## Task to complete
Please copy out the part of the records that opens with their first line and closes with the line containing "Đã bán: 460", keeping each line unchanged and copying nothing past that line.

## Records provided
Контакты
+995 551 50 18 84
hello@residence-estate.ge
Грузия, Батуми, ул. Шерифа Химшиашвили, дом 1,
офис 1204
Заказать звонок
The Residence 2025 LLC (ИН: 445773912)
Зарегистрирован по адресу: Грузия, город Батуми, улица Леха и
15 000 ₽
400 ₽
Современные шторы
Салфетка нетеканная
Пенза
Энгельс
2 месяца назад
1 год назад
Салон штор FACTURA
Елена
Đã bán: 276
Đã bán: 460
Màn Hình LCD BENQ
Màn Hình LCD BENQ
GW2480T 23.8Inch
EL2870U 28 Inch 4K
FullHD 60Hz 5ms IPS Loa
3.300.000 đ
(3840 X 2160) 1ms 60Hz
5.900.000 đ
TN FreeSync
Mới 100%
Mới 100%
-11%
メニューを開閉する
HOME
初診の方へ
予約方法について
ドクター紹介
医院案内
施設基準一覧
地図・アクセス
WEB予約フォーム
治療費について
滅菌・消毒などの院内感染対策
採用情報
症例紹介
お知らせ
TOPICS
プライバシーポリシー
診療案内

## Task output
Контакты
+995 551 50 18 84
hello@residence-estate.ge
Грузия, Батуми, ул. Шерифа Химшиашвили, дом 1,
офис 1204
Заказать звонок
The Residence 2025 LLC (ИН: 445773912)
Зарегистрирован по адресу: Грузия, город Батуми, улица Леха и
15 000 ₽
400 ₽
Современные шторы
Салфетка нетеканная
Пенза
Энгельс
2 месяца назад
1 год назад
Салон штор FACTURA
Елена
Đã bán: 276
Đã bán: 460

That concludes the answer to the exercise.